Users are encouraged to develop more insights from our air quality datasets, calibration models, and use cases. This section presents potential future research directions here for future discussion and efforts. Firstly, it is useful for researchers and practitioners to look further into the causes of emission and air pollution hotspots, which might not align spatially, to reflect on their current emission reduction and air quality management strategies. Secondly, by overlaying spatial distributions of air quality and public health indicators, such as asthma rate, emergency room visits, and incidence of other respiratory and cardiovascular diseases, one can track down the adverse health impacts of air pollution from an epidemiological perspective. Lastly, it is interesting to investigate air pollution exposure and its disparity among communities through a static home location-based analysis or a dynamic mobility pattern-based analysis.

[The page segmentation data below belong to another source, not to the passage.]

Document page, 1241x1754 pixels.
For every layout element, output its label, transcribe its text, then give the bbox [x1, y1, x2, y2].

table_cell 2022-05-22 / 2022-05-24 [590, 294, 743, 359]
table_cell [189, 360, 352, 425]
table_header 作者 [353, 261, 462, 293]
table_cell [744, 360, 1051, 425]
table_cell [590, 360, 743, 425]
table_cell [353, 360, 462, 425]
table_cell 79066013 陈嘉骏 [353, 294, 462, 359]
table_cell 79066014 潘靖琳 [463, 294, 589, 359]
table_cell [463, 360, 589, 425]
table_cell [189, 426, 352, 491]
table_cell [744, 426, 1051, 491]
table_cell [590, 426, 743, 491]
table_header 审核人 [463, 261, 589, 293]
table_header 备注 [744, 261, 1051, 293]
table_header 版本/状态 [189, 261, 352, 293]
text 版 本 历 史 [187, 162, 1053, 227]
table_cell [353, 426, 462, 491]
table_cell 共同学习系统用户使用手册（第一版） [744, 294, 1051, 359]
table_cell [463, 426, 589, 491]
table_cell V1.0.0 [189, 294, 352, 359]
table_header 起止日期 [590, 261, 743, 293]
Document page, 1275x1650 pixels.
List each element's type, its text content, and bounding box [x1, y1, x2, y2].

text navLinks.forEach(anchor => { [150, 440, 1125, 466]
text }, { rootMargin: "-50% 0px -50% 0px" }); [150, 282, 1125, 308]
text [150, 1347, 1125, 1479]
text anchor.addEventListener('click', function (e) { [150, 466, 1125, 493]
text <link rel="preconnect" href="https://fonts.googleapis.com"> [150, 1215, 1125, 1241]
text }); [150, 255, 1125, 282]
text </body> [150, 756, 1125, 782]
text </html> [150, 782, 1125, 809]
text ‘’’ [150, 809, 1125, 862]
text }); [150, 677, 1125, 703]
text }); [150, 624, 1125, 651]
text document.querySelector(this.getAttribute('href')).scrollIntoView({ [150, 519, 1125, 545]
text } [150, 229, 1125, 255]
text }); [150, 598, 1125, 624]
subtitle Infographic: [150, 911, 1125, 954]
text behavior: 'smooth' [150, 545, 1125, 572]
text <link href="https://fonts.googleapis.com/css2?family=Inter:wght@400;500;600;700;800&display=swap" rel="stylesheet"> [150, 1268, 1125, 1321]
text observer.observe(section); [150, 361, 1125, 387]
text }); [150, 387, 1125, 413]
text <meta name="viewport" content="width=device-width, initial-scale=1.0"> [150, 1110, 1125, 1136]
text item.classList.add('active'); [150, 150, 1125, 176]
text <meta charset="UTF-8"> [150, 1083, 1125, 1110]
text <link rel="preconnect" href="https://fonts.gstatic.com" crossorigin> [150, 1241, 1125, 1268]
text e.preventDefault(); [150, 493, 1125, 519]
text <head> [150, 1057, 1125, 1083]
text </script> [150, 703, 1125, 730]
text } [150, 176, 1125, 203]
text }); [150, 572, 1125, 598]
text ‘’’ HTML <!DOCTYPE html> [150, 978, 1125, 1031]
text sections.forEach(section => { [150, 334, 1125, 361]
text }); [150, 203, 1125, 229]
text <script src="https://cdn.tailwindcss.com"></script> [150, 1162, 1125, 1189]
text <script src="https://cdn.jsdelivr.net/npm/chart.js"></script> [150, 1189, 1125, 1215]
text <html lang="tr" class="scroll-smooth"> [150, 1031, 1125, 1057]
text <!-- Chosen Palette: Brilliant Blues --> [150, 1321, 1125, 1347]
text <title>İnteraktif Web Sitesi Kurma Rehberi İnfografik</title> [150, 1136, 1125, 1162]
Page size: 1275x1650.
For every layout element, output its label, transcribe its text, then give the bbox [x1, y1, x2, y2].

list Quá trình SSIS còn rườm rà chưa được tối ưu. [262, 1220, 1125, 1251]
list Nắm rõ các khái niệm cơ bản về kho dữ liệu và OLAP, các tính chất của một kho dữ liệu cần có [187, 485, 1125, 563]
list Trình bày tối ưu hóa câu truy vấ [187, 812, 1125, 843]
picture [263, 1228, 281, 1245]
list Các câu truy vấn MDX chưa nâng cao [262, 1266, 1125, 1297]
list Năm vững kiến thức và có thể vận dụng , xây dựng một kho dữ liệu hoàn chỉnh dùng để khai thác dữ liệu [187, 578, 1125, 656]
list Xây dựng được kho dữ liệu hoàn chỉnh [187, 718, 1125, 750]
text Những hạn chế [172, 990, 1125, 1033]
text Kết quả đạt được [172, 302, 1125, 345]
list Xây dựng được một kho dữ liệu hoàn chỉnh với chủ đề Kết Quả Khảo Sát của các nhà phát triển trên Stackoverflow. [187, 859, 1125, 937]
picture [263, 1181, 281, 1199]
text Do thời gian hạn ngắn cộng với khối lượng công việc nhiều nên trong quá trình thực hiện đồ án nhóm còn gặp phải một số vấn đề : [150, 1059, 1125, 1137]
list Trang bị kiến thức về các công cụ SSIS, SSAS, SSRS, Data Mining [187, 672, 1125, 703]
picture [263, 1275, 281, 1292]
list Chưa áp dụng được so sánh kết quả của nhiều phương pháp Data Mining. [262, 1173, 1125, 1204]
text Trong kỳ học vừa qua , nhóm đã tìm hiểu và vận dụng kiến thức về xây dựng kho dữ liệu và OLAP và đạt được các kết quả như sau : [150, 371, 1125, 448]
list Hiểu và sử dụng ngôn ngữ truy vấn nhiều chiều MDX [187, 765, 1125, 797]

Here we acknowledge a few known shortcomings of the published datasets. Firstly, the low-cost OPC we use for PM measurement is known for its deteriorated performance in high-humidity environments, as it cannot differentiate PM from water droplets in the air. Therefore, our datasets do not include observations collected in >90% relative humidity. Secondly, the Boston and Beirut data sets were calibrated with research-grade sensors rather than reference-grade ones. The research-grade sensors used in Boston were calibrated at a reference station immediately before the mobile deployment. In Beirut, the research-grade sensors were the only available option for local calibration, given that no government-regulated reference stations existed. We do not consider this would lead to significant biases in the published datasets. Thirdly, our temperature and humidity data have not been calibrated against reference monitors as they are not the main focus of our deployments. In this case, their validity has not been adopted as a criterion for data cleaning, which aims to preserve the maximal number of valid observations for particulate matter and NO2. We highly advice the audience to only adopt them for educational or making sense purposes and to conduct a sanity check before any form of analysis. Lastly, given that CS is a low-cost environmental sensing platform, it is crucial to collocate and calibrate the platform before usage locally. This is especially important if a deployment is measuring PM, as the OPC counts particles in different-size bins and then estimates mass concentration with assumptions of the shape and density, which can vary significantly from place to place, from season to season.